Girando sulla Rete si trovano nei forum molte segnalazioni di frodi telematiche che hanno origine nei Paesi africani, Nigeria e Costa d’Avorio soprattutto.
Qualche giorno fa un mio caro amico mi ha segnalato che durante il suo tentativo di vendere un auto usato sul sito Subito.it ha ricevuto alcune mail sospette provenienti dalla Costa d’Avorio; in particolare l’ acquirente spacciandosi come un funzionario della nota società De Beers ha elogiato la macchina e dopo qualche domanda di tipo tecnico si è proposto di acquistarla. La cosa strana è che non ha assolutamente richiesto sconti ed anzi ha sollecitato l’invio delle coordinate bancarie per pagare in anticipo la macchina che avrebbe poi ritirato in un secondo momento. Bene la truffa ormai era a buon punto, peccato che il mio amico insospettito da tale “disponibilità” non abbia deciso di informarsi e capire che trattasi della truffa della tassa UEMOA o anche detta truffa della Costa d’Avorio. In pratica se si abbocca il truffatore ti segnala che sui bonifici uscenti dalla Costa d’Avorio vige una fantomatica tassa per l’espatrio di valuta dalla zona UEMOA. Il pagamento della tassa viene richiesto tramite servizi di trasferimento di denaro all’estero stile Money Transfer, vale a dire sistemi che non presentano alcun mezzo di tracciamento e controllo.

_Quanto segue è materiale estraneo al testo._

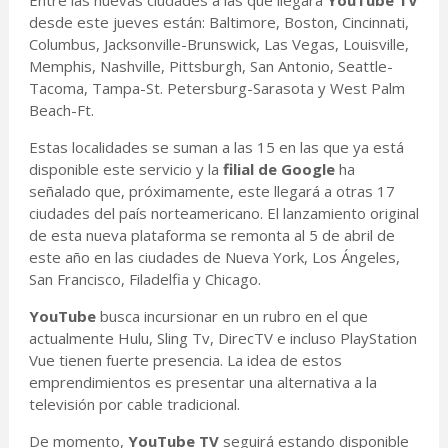
Entre las nuevas ciudades a las que llegará
YouTube TV
desde este jueves están: Baltimore, Boston, Cincinnati,
Columbus, Jacksonville-Brunswick, Las Vegas, Louisville,
Memphis, Nashville, Pittsburgh, San Antonio, Seattle-
Tacoma, Tampa-St. Petersburg-Sarasota y West Palm
Beach-Ft.
Estas localidades se suman a las 15 en las que ya está
disponible este servicio y la
filial de Google
ha
señalado que, próximamente, este llegará a otras 17
ciudades del país norteamericano. El lanzamiento original
de esta nueva plataforma se remonta al 5 de abril de
este año en las ciudades de Nueva York, Los Ángeles,
San Francisco, Filadelfia y Chicago.
YouTube
busca incursionar en un rubro en el que
actualmente Hulu, Sling Tv, DirecTV e incluso PlayStation
Vue tienen fuerte presencia. La idea de estos
emprendimientos es presentar una alternativa a la
televisión por cable tradicional.
De momento,
YouTube TV
seguirá estando disponible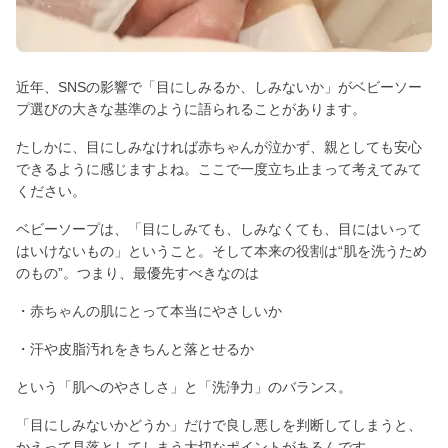
近年、SNSの影響で「目にしみるか、しみないか」がベビーソー
プ選びの大きな基準のように語られることがあります。
たしかに、目にしみなければ赤ちゃんが泣かず、親としても安心
できるように感じますよね。ここで一度立ち止まって考えてみて
ください。
ベビーソープは、「目にしみても、しみなくても、目にはいって
はいけないもの」ということ。そして本来の役割は“肌を洗うため
のもの”。つまり、最優先すべきなのは
・赤ちゃんの肌にとって本当にやさしいか
・汗や皮脂汚れをきちんと落とせるか
という「肌へのやさしさ」と「洗浄力」のバランス。
「目にしみないかどうか」だけで良し悪しを判断してしまうと、
かえって見落としてしまう大切なポイントがあるんです。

Il truffatore ti invita anche a fare in fretta perché finché non avrai pagato la tassa UEMOA, il suo bonifico a tuo favore non potrà essere sbloccato. Inoltre per dare credibilità alla cosa, ti invia tramite files alcuni documenti falsi come carte d’identità o passaporti o la copia del bonifico inviato. (cfr. Banca del Risparmio)
La Polizia economica della Costa d’Avorio, contattata varie volte dall’Ambasciata, ha riferito che si tratta di bande specializzate per lo più nigeriane senza fissa dimora e di difficile individuazione, che realizzano notevoli benefici sfruttando la buona fede delle loro vittime. Questi truffatori nelle loro mail comunicano un numero di cellulare al quale generalmente rispondono fino alla conclusione delle trattative. Dopo aver incassato l’ammontare, gettano il chip, acquistano una nuova carta con un nuovo numero di cellulare e ricominciano con il prossimo. Occorre sapere che in questo Paese si possono acquistare numeri telefonici per cellulari in maniera pressoché illimitata ad un costo inferiore ai due euro senza dover fornire alcuna generalità.
Un’altra truffa storica è quella nigeriana, esistono centinaia di varianti a questa truffa, ma più o meno il senso è sempre lo stesso: uno sconosciuto non riuscirebbe a sbloccare un conto in banca di milioni di dollari, ed essendo lui un personaggio noto avrebbe bisogno di un prestanome discreto che compia l’operazione al suo posto. Invita così alcuni utenti concedendo loro questa possibilità in cambio di una fetta del bottino. La truffa è chiamata anche 419 scam (419 è il riferimento numerico della legge nigeriana, disinvoltamente ignorata dai nigeriani, che rende illegali questi inviti).
Per finire come dimenticare il money mule spiegato benissimo da Fabio Ghioni. I clienti privati delle banche sono sempre di più coinvolti nel trasferimento di denaro rubato dai conti bancari delle aziende. Secondo l’FBI, il fenomeno è in continua crescita e avrebbe causato finora la perdita di 100 milioni di dollari.
Attraverso dei Trojan specializzati, i cybercriminali intercettano le credenziali bancarie di piccole e medie imprese e poi li trasferiscono ai cosiddetti money mule. I ‘muli’ sono privati che hanno ignaramente accettato offerte di lavoro via internet in cui devono ricevere trasferimenti di denaro per poi inoltrarli nell’Est Europa, direttamente a destinazione o attraverso altri ‘muli’. Di solito questi lavori vengono offerti via email, tramite annunci o falsi profili sui social network che, attraverso storie fantasiose, convincono i malcapitati a ricevere e trasferire denaro
Il quadro che emerge dai vari contesti è quello che descrive una scarsa attenzione da parte degli utilizzatori del web alla problematiche connesse all’utilizzo dell’identità digitale. Il furto d’identità digitale fa parte di un mercato che non conosce crisi. Il mercato nero delle informazioni è in continua crescita, per cui lievitano anche i costi che le aziende devono sostenere per aumentare il livello di sicurezza.
Inoltre il problema sono le norme che faticano a tutelare i semplici cittadini, in quanto la truffa sul web corre più veloce dell’iter legislativo.